Diese Welt kann in den verschiedenartigsten Formen geschildert werden. Sie kann ein Traumland sein, in dem andere Naturgesetze gelten, Magie möglich oder das Übernatürliche natürlich ist. Sie kann auch als eine Welt des Phantastischen verstanden werden, und manche Leute jedenfalls sind der Auffassung, daß die »Science-fiction-Literatur dieses Phantastische im Sinne willkürlich ausschweifender Phantasien beschwört.
Natürlich gibt es das. Aber die Literatur dieser Art wird dem Begriff von Science-fiction, wie ich ihn verstehen und rechtfertigen will, nicht gerecht. Der Ausflug in Phantasiewelten mag unterhaltsam sein, er ist kaum jemals mehr. Und wenn ich die Bedeutung der Unterhaltung auch nicht leugnen möchte, so wird ihn doch niemand auf die Welt des Phantastischen beschränken wollen. Dagegen ist es gerade meine These. daß die Science-fiction-Literatur einen Sinn und aufklärerischen Wert besitzt, den keine andere Literatur gegenwärtig für sich reklamieren kann.

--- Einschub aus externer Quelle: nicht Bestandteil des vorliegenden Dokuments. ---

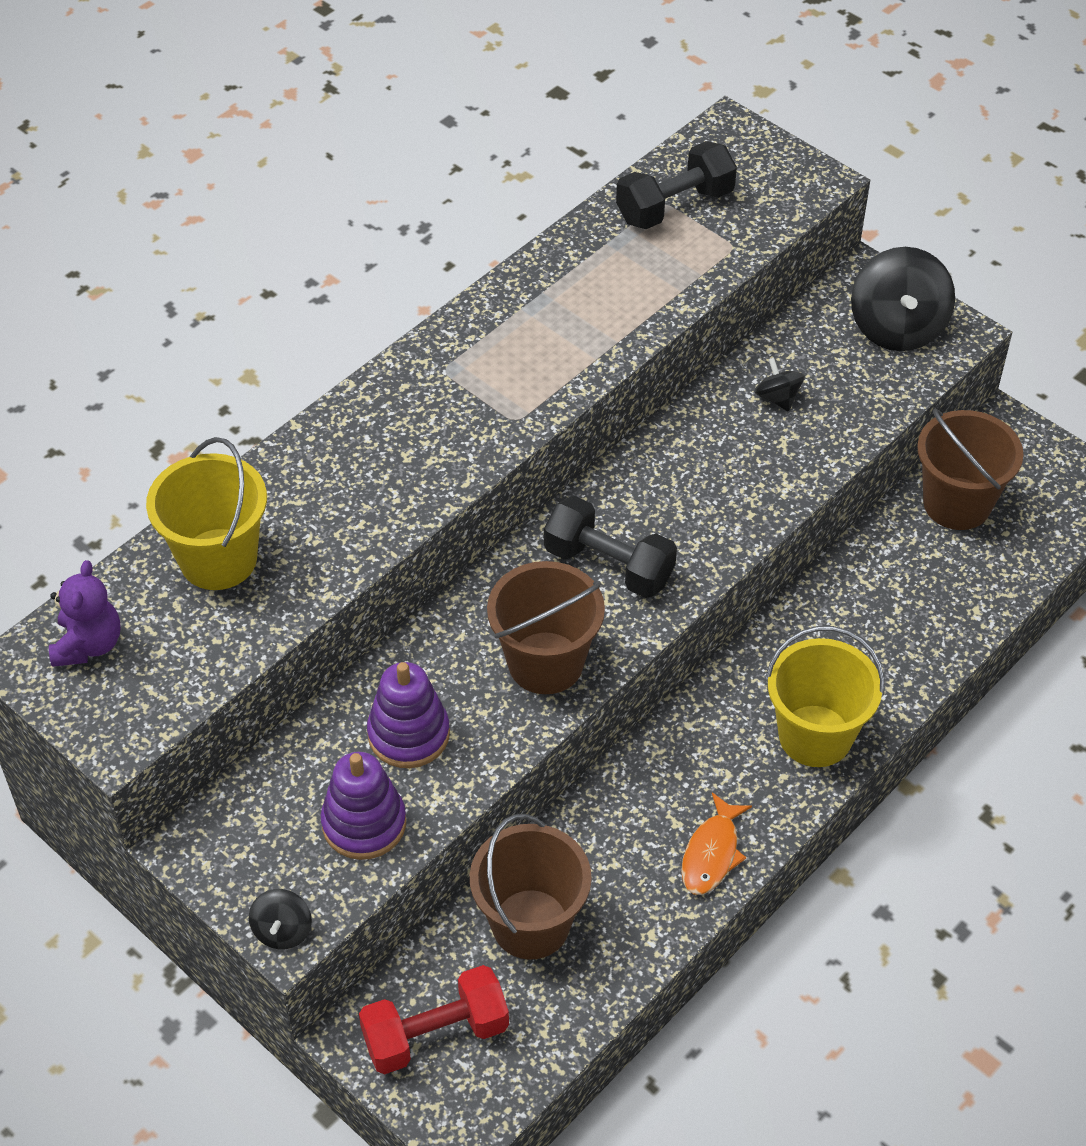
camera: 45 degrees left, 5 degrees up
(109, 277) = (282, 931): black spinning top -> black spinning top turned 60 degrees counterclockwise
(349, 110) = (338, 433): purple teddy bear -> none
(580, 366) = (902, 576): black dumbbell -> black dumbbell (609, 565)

Dazu bedarf es sorgfältiger Unterscheidungen. Selbst ein Zukunftsroman ist noch nicht schlechthin Sciencefiction. Älteren Autoren hat ein in die Zukunft verlagerter Standort nicht selten dazu gedient, die bestehende Welt und ihre Ordnung kritisch oder satirisch zu beschreiben. Auf ähnliche Weise gab Voltaire in »Micromégas« die Torheiten seiner Zeit mit den Augen eines erstaunten Lebewesens von außerhalb der Erde dem Gespött preis, desgleichen holten Mores »Utopia. Swifts »Gullivers Reisen« oder Montesquieus »Lettres persanes« ihre beträchtliche Wirkung aus einer Fiktion: Sie verglichen die Gesellschaft ihrer Zeit mit imaginären Gesellschaften in abgelegenen oder erfundenen Winkeln des Planeten.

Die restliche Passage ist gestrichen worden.